### WHAT IS BEING ASKED
Update these rows by replacing every "Source code" with "Markup", changing nothing else.

LISTED RECORDS Block Start

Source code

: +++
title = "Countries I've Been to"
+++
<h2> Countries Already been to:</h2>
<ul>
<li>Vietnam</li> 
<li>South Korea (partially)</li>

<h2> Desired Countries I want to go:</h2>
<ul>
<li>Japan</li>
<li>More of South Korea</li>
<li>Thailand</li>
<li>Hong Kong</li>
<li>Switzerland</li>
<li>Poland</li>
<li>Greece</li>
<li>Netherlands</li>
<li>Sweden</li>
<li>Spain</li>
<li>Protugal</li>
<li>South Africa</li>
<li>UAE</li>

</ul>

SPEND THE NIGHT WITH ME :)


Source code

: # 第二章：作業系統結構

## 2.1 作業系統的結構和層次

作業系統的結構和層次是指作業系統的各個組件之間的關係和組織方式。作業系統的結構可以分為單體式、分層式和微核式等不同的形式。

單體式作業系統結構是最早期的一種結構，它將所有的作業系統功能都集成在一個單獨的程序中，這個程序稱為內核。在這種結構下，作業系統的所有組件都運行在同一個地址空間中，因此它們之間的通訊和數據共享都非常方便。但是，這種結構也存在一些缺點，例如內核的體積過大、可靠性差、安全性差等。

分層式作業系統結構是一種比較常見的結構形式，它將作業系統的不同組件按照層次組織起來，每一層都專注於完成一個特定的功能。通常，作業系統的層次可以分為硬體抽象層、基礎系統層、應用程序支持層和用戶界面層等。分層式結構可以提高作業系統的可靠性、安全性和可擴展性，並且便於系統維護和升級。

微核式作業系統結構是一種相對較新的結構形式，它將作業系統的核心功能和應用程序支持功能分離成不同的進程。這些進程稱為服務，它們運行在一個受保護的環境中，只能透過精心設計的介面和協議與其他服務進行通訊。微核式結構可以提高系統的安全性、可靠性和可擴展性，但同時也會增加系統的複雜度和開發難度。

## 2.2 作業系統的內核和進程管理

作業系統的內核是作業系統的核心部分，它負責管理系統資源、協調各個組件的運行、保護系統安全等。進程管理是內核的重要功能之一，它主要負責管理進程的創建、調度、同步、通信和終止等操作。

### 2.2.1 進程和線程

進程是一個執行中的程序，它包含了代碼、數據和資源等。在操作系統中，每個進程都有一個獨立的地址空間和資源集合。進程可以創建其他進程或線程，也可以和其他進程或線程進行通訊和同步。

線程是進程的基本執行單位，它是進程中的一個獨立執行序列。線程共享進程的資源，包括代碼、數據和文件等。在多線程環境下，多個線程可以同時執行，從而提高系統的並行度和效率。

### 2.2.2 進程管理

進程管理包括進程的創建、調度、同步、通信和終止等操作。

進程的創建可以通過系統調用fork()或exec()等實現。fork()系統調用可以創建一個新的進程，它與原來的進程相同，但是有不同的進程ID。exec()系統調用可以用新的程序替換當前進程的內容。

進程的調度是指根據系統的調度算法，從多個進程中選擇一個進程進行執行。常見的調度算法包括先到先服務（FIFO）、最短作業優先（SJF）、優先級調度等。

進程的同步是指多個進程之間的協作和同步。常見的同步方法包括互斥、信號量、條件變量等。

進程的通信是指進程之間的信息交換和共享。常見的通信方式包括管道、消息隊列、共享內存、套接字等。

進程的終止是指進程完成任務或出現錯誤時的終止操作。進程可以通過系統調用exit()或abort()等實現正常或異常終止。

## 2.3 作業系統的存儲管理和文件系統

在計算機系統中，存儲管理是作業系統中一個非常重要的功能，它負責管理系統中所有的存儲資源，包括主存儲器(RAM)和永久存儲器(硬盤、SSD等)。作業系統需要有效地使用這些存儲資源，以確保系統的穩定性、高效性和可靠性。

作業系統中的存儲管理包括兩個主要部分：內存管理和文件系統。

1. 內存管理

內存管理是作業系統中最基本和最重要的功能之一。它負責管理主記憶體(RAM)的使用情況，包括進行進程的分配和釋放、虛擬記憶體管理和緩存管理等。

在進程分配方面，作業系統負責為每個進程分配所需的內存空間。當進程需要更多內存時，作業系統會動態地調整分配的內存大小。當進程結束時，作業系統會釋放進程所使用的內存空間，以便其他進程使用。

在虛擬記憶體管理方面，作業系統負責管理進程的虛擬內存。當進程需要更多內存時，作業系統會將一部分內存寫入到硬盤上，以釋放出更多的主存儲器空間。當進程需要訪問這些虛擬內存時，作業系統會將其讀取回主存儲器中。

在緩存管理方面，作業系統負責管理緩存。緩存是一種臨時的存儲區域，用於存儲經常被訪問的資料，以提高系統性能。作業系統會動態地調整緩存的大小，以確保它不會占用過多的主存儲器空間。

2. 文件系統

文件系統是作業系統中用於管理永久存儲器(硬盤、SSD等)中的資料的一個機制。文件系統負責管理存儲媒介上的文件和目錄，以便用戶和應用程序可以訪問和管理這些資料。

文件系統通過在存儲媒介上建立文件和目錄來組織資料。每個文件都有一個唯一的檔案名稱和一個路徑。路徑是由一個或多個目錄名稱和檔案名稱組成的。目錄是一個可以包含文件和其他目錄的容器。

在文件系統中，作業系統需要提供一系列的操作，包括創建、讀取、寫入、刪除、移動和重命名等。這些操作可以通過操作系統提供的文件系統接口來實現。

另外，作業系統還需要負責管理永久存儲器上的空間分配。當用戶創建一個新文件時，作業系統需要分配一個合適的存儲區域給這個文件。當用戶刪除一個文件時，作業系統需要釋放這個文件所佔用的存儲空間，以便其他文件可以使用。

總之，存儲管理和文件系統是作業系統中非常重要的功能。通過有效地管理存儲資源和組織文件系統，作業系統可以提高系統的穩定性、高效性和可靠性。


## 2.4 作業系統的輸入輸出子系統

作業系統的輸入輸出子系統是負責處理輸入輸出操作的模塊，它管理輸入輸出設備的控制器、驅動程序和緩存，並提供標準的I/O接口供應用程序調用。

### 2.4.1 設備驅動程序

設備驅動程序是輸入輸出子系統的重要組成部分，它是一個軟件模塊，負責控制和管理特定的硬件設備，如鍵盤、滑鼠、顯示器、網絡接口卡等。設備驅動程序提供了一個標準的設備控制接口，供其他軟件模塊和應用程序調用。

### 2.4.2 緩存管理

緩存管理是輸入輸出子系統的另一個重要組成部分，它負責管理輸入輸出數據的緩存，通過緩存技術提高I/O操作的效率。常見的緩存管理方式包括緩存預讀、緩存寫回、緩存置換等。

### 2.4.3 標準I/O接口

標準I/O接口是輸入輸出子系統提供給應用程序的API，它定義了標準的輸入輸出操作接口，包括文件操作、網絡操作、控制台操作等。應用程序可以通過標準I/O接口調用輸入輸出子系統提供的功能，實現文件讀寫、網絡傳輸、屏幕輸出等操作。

LISTED RECORDS Block End

### YOUR SOLUTION
Markup

: +++
title = "Countries I've Been to"
+++
<h2> Countries Already been to:</h2>
<ul>
<li>Vietnam</li> 
<li>South Korea (partially)</li>

<h2> Desired Countries I want to go:</h2>
<ul>
<li>Japan</li>
<li>More of South Korea</li>
<li>Thailand</li>
<li>Hong Kong</li>
<li>Switzerland</li>
<li>Poland</li>
<li>Greece</li>
<li>Netherlands</li>
<li>Sweden</li>
<li>Spain</li>
<li>Protugal</li>
<li>South Africa</li>
<li>UAE</li>

</ul>

SPEND THE NIGHT WITH ME :)


Markup

: # 第二章：作業系統結構

## 2.1 作業系統的結構和層次

作業系統的結構和層次是指作業系統的各個組件之間的關係和組織方式。作業系統的結構可以分為單體式、分層式和微核式等不同的形式。

單體式作業系統結構是最早期的一種結構，它將所有的作業系統功能都集成在一個單獨的程序中，這個程序稱為內核。在這種結構下，作業系統的所有組件都運行在同一個地址空間中，因此它們之間的通訊和數據共享都非常方便。但是，這種結構也存在一些缺點，例如內核的體積過大、可靠性差、安全性差等。

分層式作業系統結構是一種比較常見的結構形式，它將作業系統的不同組件按照層次組織起來，每一層都專注於完成一個特定的功能。通常，作業系統的層次可以分為硬體抽象層、基礎系統層、應用程序支持層和用戶界面層等。分層式結構可以提高作業系統的可靠性、安全性和可擴展性，並且便於系統維護和升級。

微核式作業系統結構是一種相對較新的結構形式，它將作業系統的核心功能和應用程序支持功能分離成不同的進程。這些進程稱為服務，它們運行在一個受保護的環境中，只能透過精心設計的介面和協議與其他服務進行通訊。微核式結構可以提高系統的安全性、可靠性和可擴展性，但同時也會增加系統的複雜度和開發難度。

## 2.2 作業系統的內核和進程管理

作業系統的內核是作業系統的核心部分，它負責管理系統資源、協調各個組件的運行、保護系統安全等。進程管理是內核的重要功能之一，它主要負責管理進程的創建、調度、同步、通信和終止等操作。

### 2.2.1 進程和線程

進程是一個執行中的程序，它包含了代碼、數據和資源等。在操作系統中，每個進程都有一個獨立的地址空間和資源集合。進程可以創建其他進程或線程，也可以和其他進程或線程進行通訊和同步。

線程是進程的基本執行單位，它是進程中的一個獨立執行序列。線程共享進程的資源，包括代碼、數據和文件等。在多線程環境下，多個線程可以同時執行，從而提高系統的並行度和效率。

### 2.2.2 進程管理

進程管理包括進程的創建、調度、同步、通信和終止等操作。

進程的創建可以通過系統調用fork()或exec()等實現。fork()系統調用可以創建一個新的進程，它與原來的進程相同，但是有不同的進程ID。exec()系統調用可以用新的程序替換當前進程的內容。

進程的調度是指根據系統的調度算法，從多個進程中選擇一個進程進行執行。常見的調度算法包括先到先服務（FIFO）、最短作業優先（SJF）、優先級調度等。

進程的同步是指多個進程之間的協作和同步。常見的同步方法包括互斥、信號量、條件變量等。

進程的通信是指進程之間的信息交換和共享。常見的通信方式包括管道、消息隊列、共享內存、套接字等。

進程的終止是指進程完成任務或出現錯誤時的終止操作。進程可以通過系統調用exit()或abort()等實現正常或異常終止。

## 2.3 作業系統的存儲管理和文件系統

在計算機系統中，存儲管理是作業系統中一個非常重要的功能，它負責管理系統中所有的存儲資源，包括主存儲器(RAM)和永久存儲器(硬盤、SSD等)。作業系統需要有效地使用這些存儲資源，以確保系統的穩定性、高效性和可靠性。

作業系統中的存儲管理包括兩個主要部分：內存管理和文件系統。

1. 內存管理

內存管理是作業系統中最基本和最重要的功能之一。它負責管理主記憶體(RAM)的使用情況，包括進行進程的分配和釋放、虛擬記憶體管理和緩存管理等。

在進程分配方面，作業系統負責為每個進程分配所需的內存空間。當進程需要更多內存時，作業系統會動態地調整分配的內存大小。當進程結束時，作業系統會釋放進程所使用的內存空間，以便其他進程使用。

在虛擬記憶體管理方面，作業系統負責管理進程的虛擬內存。當進程需要更多內存時，作業系統會將一部分內存寫入到硬盤上，以釋放出更多的主存儲器空間。當進程需要訪問這些虛擬內存時，作業系統會將其讀取回主存儲器中。

在緩存管理方面，作業系統負責管理緩存。緩存是一種臨時的存儲區域，用於存儲經常被訪問的資料，以提高系統性能。作業系統會動態地調整緩存的大小，以確保它不會占用過多的主存儲器空間。

2. 文件系統

文件系統是作業系統中用於管理永久存儲器(硬盤、SSD等)中的資料的一個機制。文件系統負責管理存儲媒介上的文件和目錄，以便用戶和應用程序可以訪問和管理這些資料。

文件系統通過在存儲媒介上建立文件和目錄來組織資料。每個文件都有一個唯一的檔案名稱和一個路徑。路徑是由一個或多個目錄名稱和檔案名稱組成的。目錄是一個可以包含文件和其他目錄的容器。

在文件系統中，作業系統需要提供一系列的操作，包括創建、讀取、寫入、刪除、移動和重命名等。這些操作可以通過操作系統提供的文件系統接口來實現。

另外，作業系統還需要負責管理永久存儲器上的空間分配。當用戶創建一個新文件時，作業系統需要分配一個合適的存儲區域給這個文件。當用戶刪除一個文件時，作業系統需要釋放這個文件所佔用的存儲空間，以便其他文件可以使用。

總之，存儲管理和文件系統是作業系統中非常重要的功能。通過有效地管理存儲資源和組織文件系統，作業系統可以提高系統的穩定性、高效性和可靠性。


## 2.4 作業系統的輸入輸出子系統

作業系統的輸入輸出子系統是負責處理輸入輸出操作的模塊，它管理輸入輸出設備的控制器、驅動程序和緩存，並提供標準的I/O接口供應用程序調用。

### 2.4.1 設備驅動程序

設備驅動程序是輸入輸出子系統的重要組成部分，它是一個軟件模塊，負責控制和管理特定的硬件設備，如鍵盤、滑鼠、顯示器、網絡接口卡等。設備驅動程序提供了一個標準的設備控制接口，供其他軟件模塊和應用程序調用。

### 2.4.2 緩存管理

緩存管理是輸入輸出子系統的另一個重要組成部分，它負責管理輸入輸出數據的緩存，通過緩存技術提高I/O操作的效率。常見的緩存管理方式包括緩存預讀、緩存寫回、緩存置換等。

### 2.4.3 標準I/O接口

標準I/O接口是輸入輸出子系統提供給應用程序的API，它定義了標準的輸入輸出操作接口，包括文件操作、網絡操作、控制台操作等。應用程序可以通過標準I/O接口調用輸入輸出子系統提供的功能，實現文件讀寫、網絡傳輸、屏幕輸出等操作。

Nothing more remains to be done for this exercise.